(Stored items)
'''

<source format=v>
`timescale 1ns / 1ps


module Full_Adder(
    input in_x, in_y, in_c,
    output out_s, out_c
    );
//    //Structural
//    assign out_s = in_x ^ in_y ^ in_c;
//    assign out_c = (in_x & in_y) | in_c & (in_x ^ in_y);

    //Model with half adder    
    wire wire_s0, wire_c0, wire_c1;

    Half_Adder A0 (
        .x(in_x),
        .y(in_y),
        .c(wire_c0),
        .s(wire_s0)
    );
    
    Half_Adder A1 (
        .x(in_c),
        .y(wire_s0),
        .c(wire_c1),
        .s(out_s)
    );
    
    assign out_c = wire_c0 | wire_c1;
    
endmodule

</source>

'''
'''

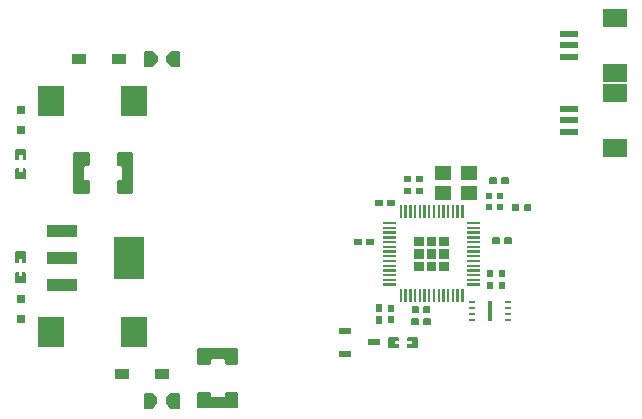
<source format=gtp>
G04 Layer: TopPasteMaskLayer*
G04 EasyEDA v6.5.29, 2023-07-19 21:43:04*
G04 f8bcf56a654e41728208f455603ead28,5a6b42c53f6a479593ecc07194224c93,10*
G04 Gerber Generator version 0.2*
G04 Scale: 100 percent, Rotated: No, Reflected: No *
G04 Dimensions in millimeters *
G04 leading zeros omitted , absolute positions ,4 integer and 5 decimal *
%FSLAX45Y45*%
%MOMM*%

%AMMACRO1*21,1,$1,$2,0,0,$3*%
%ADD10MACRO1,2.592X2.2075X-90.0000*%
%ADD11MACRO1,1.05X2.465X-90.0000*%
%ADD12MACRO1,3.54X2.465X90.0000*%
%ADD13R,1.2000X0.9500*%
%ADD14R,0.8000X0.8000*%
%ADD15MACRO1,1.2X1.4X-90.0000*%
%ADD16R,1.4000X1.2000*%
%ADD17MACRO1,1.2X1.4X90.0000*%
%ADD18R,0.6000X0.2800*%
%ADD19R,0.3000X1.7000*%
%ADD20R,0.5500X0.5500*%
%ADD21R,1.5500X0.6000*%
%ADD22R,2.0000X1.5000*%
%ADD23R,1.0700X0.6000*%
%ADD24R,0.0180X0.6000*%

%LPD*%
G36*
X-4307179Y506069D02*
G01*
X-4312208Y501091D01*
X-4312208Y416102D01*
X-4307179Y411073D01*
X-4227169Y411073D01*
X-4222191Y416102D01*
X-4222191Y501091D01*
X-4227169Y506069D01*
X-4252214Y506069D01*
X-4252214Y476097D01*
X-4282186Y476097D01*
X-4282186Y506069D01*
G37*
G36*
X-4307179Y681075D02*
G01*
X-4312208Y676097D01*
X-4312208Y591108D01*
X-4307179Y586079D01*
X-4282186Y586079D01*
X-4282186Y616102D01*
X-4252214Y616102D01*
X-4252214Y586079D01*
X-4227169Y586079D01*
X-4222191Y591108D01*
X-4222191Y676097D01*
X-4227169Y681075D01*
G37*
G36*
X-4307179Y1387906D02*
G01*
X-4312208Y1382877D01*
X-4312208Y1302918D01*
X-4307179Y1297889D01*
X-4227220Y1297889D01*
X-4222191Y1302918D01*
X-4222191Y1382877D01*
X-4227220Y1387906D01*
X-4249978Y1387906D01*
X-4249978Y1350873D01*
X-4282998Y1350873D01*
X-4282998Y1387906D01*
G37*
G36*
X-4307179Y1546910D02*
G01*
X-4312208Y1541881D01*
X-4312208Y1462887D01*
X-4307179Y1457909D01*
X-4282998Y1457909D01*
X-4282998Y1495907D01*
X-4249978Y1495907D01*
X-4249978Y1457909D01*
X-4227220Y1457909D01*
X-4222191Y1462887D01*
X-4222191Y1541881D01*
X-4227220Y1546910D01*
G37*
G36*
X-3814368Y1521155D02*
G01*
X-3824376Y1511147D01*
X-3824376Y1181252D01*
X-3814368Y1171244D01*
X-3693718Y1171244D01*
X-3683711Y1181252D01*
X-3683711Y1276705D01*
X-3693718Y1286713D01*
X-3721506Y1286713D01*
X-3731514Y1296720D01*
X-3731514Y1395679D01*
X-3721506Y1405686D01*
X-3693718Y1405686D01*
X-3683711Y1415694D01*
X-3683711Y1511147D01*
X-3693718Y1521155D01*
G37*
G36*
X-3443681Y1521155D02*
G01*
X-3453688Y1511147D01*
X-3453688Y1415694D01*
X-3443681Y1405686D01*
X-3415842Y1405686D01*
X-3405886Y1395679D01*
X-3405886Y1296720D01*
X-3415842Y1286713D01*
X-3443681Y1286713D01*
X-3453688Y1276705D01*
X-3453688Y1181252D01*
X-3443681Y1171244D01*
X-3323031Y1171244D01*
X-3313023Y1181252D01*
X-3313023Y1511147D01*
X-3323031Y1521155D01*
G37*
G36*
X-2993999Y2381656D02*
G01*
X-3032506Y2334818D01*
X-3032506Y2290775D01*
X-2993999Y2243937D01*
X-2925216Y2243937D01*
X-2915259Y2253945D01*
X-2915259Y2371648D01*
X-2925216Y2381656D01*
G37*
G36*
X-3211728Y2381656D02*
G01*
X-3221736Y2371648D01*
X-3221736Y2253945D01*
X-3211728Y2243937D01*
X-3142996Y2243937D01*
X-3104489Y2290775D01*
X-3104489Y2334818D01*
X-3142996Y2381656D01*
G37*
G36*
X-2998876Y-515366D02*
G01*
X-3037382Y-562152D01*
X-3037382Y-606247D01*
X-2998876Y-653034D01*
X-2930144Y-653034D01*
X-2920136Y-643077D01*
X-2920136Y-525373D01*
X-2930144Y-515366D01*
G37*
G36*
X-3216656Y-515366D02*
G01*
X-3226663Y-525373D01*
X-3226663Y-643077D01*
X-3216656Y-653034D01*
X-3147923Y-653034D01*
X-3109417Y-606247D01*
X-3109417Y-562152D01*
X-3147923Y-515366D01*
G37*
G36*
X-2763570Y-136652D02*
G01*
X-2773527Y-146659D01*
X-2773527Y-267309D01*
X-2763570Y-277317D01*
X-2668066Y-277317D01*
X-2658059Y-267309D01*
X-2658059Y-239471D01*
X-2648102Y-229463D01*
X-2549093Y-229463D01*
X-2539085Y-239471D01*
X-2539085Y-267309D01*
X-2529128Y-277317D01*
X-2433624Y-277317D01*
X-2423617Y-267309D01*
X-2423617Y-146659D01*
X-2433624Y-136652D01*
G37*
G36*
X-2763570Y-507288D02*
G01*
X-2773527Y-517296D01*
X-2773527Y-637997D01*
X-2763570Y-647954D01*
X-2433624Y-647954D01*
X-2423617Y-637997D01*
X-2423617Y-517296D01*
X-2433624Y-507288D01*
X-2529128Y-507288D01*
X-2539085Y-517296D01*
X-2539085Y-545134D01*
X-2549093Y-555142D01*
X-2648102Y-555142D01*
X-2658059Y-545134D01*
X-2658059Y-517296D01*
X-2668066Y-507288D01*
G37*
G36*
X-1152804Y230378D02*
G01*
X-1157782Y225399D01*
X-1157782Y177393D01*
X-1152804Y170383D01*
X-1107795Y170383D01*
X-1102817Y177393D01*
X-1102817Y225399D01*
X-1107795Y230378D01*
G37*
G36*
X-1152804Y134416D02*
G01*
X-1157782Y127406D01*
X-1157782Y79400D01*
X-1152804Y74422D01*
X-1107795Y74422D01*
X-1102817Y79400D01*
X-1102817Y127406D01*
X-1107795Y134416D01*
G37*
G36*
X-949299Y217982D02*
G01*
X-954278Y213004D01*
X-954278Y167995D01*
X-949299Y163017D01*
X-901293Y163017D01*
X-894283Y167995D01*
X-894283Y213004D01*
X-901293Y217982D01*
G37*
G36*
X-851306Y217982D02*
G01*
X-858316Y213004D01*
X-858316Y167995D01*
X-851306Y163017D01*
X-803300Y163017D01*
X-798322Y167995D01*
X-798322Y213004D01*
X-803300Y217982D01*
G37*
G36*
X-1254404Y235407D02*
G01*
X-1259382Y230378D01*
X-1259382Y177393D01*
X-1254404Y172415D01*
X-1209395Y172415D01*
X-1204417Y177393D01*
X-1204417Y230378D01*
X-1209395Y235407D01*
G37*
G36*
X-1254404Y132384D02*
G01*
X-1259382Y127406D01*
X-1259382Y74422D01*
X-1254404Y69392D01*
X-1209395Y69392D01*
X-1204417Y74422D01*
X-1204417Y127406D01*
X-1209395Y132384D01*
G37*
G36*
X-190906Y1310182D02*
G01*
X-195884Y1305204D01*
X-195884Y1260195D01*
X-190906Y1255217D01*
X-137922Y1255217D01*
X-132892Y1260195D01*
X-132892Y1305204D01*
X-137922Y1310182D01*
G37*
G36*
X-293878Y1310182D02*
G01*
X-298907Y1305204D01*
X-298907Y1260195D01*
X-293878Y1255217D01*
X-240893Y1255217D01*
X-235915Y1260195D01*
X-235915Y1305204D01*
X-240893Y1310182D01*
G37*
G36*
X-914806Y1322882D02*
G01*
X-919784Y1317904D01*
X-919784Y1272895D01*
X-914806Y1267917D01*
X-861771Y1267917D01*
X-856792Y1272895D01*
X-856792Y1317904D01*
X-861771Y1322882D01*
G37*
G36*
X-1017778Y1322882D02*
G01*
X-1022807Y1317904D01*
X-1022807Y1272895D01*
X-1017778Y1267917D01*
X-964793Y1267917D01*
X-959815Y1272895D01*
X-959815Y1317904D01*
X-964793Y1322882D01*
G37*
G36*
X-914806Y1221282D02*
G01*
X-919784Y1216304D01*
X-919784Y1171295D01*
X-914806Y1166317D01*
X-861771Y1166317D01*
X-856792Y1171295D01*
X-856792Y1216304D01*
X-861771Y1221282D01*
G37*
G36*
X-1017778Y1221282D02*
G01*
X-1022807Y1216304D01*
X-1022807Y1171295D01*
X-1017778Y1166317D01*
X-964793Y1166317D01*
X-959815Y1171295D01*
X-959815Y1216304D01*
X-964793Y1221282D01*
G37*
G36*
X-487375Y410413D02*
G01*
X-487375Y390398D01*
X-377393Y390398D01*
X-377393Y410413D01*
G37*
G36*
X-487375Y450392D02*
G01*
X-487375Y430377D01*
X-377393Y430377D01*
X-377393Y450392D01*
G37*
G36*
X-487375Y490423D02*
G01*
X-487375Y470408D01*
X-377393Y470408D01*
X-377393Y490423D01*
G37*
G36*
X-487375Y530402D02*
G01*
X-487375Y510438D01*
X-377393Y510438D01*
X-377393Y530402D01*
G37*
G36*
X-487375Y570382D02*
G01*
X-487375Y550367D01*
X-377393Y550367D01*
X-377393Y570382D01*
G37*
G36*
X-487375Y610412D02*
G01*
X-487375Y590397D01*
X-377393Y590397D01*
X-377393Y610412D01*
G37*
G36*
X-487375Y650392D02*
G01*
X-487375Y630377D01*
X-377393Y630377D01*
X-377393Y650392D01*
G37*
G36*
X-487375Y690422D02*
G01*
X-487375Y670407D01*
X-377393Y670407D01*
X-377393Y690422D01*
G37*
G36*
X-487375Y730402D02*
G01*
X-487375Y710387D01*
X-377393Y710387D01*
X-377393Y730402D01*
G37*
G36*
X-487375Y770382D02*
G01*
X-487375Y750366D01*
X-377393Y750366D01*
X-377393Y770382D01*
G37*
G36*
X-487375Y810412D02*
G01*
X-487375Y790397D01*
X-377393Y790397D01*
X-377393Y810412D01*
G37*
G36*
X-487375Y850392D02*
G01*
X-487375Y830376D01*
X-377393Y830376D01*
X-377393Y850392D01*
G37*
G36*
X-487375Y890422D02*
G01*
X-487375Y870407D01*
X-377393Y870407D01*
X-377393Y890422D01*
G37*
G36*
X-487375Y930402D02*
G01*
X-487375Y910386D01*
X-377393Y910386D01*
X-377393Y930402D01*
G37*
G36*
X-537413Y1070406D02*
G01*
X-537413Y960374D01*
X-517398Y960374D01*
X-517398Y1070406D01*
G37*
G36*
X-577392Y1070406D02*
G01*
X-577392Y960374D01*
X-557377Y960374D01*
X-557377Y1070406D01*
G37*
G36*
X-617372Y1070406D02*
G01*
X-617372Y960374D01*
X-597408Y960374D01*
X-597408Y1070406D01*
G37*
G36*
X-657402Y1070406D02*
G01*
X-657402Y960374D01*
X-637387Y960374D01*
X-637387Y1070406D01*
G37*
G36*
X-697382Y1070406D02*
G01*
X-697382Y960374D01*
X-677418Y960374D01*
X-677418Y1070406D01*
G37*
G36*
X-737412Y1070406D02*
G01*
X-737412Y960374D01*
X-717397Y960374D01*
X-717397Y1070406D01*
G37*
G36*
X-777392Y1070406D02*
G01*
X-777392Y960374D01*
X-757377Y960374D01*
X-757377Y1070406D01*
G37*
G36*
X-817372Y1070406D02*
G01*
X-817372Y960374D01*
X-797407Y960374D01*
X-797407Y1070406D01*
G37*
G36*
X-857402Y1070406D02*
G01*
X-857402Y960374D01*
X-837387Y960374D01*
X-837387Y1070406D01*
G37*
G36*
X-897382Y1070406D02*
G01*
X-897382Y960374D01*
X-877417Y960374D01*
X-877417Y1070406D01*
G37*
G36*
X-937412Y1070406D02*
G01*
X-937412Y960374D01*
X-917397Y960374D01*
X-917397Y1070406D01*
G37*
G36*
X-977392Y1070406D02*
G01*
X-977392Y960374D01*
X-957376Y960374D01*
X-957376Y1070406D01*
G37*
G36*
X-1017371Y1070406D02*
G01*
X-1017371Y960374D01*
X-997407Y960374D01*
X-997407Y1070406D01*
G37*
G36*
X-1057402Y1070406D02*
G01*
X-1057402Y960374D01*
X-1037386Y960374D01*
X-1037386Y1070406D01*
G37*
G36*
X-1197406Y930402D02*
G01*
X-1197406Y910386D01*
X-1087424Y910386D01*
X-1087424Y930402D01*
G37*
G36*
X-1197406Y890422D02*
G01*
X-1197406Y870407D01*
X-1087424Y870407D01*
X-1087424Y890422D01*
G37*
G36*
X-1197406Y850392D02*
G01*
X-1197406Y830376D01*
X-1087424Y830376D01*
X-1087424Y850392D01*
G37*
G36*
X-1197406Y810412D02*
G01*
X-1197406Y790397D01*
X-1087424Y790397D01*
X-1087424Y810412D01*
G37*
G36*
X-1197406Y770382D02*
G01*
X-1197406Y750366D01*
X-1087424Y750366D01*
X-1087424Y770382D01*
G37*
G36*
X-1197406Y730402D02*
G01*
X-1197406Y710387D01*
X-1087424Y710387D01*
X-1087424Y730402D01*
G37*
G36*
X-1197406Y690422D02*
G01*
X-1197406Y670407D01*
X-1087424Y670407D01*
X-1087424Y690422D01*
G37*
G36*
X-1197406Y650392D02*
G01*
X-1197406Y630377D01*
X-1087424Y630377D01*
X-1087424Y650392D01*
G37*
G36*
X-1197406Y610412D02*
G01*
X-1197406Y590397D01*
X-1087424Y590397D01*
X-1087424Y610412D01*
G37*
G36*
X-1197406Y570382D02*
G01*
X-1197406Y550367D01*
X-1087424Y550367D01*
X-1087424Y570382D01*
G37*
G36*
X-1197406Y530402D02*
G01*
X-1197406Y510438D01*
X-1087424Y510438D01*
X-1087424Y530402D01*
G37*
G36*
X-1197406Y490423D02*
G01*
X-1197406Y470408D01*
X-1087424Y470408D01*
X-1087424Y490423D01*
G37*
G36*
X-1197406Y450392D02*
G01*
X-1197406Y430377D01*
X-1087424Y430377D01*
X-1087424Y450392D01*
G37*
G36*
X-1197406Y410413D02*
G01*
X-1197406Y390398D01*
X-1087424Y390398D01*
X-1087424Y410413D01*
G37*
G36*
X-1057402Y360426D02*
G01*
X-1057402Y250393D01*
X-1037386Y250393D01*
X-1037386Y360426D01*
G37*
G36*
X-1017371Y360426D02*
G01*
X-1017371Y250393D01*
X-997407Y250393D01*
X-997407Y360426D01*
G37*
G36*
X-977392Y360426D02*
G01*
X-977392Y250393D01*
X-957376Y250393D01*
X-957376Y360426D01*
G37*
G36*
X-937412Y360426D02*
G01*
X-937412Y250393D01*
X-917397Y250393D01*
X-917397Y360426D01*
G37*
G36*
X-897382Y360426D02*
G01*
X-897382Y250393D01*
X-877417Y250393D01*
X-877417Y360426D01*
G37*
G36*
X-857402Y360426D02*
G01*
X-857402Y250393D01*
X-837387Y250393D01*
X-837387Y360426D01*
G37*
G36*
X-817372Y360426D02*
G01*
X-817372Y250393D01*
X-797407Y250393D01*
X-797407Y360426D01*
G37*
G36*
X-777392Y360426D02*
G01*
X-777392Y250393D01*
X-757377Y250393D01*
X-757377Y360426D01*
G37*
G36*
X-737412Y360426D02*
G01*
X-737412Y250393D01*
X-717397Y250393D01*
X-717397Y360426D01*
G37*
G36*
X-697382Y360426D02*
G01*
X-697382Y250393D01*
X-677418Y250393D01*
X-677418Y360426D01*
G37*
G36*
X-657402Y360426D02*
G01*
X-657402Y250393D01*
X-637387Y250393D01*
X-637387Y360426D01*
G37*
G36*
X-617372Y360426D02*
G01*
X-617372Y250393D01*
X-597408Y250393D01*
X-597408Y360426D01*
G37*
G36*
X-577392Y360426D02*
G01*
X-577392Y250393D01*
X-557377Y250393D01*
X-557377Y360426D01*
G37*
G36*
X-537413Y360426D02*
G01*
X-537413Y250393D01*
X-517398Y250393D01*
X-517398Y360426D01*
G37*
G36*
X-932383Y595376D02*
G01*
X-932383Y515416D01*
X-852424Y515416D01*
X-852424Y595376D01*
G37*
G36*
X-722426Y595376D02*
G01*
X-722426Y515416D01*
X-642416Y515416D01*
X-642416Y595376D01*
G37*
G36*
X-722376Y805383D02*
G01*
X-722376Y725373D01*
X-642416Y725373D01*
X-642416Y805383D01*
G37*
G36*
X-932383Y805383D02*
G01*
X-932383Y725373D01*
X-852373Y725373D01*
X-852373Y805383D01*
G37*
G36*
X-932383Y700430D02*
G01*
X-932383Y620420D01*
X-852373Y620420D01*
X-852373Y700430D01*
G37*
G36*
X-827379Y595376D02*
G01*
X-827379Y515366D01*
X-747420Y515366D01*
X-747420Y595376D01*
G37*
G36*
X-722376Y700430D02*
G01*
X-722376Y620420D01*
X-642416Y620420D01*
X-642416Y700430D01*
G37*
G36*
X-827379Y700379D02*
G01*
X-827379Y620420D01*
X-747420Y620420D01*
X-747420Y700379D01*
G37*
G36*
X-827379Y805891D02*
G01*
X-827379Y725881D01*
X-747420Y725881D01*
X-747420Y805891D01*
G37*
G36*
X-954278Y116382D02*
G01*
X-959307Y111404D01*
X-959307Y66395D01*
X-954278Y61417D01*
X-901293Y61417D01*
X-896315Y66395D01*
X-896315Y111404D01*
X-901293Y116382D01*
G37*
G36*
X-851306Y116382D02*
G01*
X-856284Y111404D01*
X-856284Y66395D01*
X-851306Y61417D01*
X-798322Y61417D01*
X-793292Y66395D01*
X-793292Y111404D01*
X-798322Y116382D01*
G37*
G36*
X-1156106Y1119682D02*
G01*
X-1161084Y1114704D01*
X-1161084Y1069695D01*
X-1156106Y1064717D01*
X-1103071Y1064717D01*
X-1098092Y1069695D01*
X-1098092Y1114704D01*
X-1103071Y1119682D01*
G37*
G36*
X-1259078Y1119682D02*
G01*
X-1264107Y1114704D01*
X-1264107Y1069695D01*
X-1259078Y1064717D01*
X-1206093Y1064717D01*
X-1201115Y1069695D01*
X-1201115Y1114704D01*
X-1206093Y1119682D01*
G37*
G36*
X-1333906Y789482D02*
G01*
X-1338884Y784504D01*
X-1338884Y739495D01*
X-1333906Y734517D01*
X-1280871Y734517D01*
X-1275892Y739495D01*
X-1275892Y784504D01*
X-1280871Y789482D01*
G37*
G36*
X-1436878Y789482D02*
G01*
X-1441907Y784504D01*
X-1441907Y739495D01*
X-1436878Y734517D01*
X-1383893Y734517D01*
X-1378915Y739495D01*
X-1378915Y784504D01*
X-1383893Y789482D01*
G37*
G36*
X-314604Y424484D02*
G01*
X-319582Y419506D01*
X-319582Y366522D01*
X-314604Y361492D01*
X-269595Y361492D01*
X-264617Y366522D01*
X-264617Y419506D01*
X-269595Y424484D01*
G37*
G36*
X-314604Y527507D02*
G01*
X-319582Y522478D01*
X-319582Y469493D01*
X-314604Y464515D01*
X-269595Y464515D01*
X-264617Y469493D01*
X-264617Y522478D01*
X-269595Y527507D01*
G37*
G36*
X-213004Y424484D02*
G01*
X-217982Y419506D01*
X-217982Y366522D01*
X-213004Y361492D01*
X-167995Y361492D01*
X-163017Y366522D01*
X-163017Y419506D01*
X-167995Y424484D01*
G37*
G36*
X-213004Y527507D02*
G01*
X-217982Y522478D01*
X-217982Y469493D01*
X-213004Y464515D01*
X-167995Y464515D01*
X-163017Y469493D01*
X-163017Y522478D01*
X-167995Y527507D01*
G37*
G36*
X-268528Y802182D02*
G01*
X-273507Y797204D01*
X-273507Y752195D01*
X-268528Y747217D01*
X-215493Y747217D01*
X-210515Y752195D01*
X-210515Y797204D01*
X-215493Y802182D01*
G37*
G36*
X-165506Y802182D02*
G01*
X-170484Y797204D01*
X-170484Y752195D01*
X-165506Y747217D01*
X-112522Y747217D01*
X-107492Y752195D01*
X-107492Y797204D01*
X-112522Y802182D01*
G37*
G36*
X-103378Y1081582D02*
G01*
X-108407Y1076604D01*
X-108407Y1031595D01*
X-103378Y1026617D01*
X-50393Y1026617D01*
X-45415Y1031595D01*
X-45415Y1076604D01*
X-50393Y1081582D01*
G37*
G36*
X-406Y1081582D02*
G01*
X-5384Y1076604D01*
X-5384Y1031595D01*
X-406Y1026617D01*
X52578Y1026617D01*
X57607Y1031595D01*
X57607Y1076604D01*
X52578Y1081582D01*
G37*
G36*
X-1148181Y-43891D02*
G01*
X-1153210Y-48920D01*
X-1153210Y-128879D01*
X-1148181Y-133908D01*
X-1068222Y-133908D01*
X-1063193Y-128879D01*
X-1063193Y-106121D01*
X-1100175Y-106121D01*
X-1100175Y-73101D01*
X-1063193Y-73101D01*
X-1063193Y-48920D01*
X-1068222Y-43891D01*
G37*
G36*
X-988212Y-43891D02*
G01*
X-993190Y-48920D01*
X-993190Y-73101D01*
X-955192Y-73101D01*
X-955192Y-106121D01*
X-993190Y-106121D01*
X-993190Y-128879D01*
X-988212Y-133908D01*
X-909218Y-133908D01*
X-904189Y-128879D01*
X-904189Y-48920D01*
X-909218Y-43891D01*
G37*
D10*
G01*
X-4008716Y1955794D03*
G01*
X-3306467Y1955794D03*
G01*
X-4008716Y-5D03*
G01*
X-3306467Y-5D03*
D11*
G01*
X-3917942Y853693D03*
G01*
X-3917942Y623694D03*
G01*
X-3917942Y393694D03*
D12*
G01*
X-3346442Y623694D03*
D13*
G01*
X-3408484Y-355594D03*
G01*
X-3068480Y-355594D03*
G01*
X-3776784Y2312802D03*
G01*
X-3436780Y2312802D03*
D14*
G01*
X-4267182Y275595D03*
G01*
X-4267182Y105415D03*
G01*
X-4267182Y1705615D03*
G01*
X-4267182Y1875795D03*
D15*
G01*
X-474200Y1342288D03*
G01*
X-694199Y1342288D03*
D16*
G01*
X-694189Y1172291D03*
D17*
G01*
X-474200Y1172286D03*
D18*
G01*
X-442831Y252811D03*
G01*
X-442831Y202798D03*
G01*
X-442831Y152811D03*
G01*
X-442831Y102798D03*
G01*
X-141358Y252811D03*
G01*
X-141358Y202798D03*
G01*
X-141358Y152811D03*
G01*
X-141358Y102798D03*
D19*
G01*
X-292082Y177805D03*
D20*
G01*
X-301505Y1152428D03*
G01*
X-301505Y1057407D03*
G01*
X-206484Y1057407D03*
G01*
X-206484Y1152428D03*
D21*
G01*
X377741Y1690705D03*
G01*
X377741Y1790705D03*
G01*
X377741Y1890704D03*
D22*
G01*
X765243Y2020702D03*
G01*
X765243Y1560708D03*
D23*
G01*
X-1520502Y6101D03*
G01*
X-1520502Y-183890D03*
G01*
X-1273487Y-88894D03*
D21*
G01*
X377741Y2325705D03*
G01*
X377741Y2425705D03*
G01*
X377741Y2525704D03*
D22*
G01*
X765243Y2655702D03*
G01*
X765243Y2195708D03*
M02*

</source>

'''

→ EXERCISE BRIEF:
Please copy out each line in the entries that mentions the string "assign".

→ WRITTEN SOLUTION:
//    assign out_s = in_x ^ in_y ^ in_c;
//    assign out_c = (in_x & in_y) | in_c & (in_x ^ in_y);
    assign out_c = wire_c0 | wire_c1;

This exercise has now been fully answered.